# Provided passage
His brief was to ensure that the revived Spitting Image should have greater international appeal than the programme that, in the 1980s, helped burnish the credentials of the original producer, ITV station Central Television.  

Ultimately, he decides who is featured in the show but he stressed the collective effort behind the puppets: “It’s a great collaborative process because, often, the caricaturists come up with really funny ideas.  

“That visual sense is a big part of the show. That’s why Roger is so crucial.”  

Writer and voice actor Matt Forde emphasised the team aesthetic that informs the series: “You have a lot of freedom on the show, whether you want a new puppet or you’ve got an idea for an existing puppet.  

“As writers, we’re involved at every stage. Some of it is done individually, where you talk to Jeff. There are other meetings where it’s done collaboratively and ideas are knocked around, or we take existing scripts and polish them.”  

In Spitting Image’s previous incarnation, Law and his workshop made more than 1,000 latex heads. “Now, I feel like a superannuated conductor – because, you know how it works, in a workshop, everybody joins in. That is enormous fun and that’s what I miss working virtually,” he said.  

These days everything is done via video calls, which inevitably adds to the stress levels. Making the puppets is time-consuming and takes eight to nine days. “When it works it’s fun but, because there’s an element of topicality, it is a hard show to get your head around and it’s a lot of work,” explained Law.

# Available data

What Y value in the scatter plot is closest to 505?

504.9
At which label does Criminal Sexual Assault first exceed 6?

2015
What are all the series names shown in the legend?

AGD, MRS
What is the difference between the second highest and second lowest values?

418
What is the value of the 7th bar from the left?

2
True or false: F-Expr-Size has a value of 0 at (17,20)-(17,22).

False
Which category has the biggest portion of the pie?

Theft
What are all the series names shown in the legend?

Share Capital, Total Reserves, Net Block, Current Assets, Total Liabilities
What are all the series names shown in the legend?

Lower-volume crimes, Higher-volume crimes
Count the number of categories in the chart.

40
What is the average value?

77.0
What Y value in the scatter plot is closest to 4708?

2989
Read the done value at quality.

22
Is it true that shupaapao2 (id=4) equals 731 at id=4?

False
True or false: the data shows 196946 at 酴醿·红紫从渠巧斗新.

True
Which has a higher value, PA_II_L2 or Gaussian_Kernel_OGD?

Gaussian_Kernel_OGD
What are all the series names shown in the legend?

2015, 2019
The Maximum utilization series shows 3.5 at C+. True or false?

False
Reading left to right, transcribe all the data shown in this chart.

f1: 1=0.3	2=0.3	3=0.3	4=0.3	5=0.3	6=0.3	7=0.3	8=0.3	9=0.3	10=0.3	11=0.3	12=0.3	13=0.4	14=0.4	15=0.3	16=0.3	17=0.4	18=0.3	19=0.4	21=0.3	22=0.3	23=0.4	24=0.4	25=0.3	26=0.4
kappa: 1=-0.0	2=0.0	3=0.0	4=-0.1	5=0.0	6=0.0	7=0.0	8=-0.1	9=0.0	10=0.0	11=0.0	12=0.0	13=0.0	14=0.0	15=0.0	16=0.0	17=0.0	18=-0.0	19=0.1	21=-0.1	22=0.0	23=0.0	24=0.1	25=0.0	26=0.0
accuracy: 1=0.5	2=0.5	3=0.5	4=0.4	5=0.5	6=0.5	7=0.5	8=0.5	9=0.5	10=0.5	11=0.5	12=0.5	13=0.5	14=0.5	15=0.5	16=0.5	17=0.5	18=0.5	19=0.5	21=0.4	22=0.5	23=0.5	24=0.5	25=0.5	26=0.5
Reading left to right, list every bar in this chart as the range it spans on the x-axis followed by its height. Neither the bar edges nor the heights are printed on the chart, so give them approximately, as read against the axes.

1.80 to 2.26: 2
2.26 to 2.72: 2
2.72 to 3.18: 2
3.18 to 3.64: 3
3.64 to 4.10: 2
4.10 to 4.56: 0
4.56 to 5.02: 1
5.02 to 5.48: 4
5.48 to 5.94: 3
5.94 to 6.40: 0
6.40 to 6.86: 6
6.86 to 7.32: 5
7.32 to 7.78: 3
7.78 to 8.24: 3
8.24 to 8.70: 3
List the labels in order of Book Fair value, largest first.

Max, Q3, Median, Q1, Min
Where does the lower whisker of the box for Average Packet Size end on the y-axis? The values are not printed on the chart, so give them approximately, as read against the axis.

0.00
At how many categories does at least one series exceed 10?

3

# Required work
**1.** In the passage on the revived Spitting Image, how long does making the puppets take?
**2.** Carry on the passage about the revived Spitting Image from its final sentence.

# Outputs for the tasks
**1.** Eight to nine days.

**2.**
Each episode allots five minutes to poke fun at events that happen during the week of transmission. The very first episode of the reboot tested the team’s ability to be as up to date as possible when, on the day before the show was due on air, it emerged that Donald Trump was sick with coronavirus.  

“We realised we had some images of Trump tweeting, so we repurposed those so that he was sitting in bed tweeting,” recalled Westbrook. “I told the writers that we needed some hilarious tweets. Within half an hour, we managed to slam some in. It was a nerve-racking and horrible experience, but a great example of teamwork.”  

Clearly, the speed of today’s news cycle and the ubiquity of social media present fresh challenges to the reincarnated Spitting Image. Said Westbrook: “Often, the obvious joke has been made a lot of times on Twitter, so our job is to find a way to put it into a funny sketch that takes advantage of the puppets and the great voice actors we have. A twist beyond the obvious take.”  


The Spitting Image of Greta Thunberg (credit: BritBox)

This is not as easy as it sounds, particularly in a “woke” world. The decision to satirise Greta Thunberg – she was depicted as a weather girl – initially led to outrage by people on social media that such a role model – and an autistic one at that – was being caricatured. However, once Thunberg gave her approval to her puppet, the criticism stopped.  

“I thought that working for BritBox we’d have quite a lot of freedom and, indeed, we have had,” said Law. “But trying to change – and I’m an old man… Now you’ve got young people working who are incredibly woke, most of which I’ve come round to. But it does make things difficult, because you want to make people laugh.  

“You don’t want to irritate them. You have to be careful. If you say one thing satirically and you mean another, there are a lot of people out there on the net who don’t know the difference. But it’s our problem and we’re dealing with it.”  

“There were things Spitting Image could get away with in the 1980s and 1990s that we can’t today,” added Nana Hughes, ITV’s head of scripted comedy who commissioned the show. “I didn’t want to come in as the word police, saying, ‘You can’t do this, you can’t do that.’ There’s been an interesting dance on what they can get away with.  

“I think we’ve found a good middle ground that works, that’s still funny, and which isn’t too woke.  

“I think we can push it a bit further this series. Compliance has changed massively. Basically, when Spitting Image first started, compliance didn’t exist.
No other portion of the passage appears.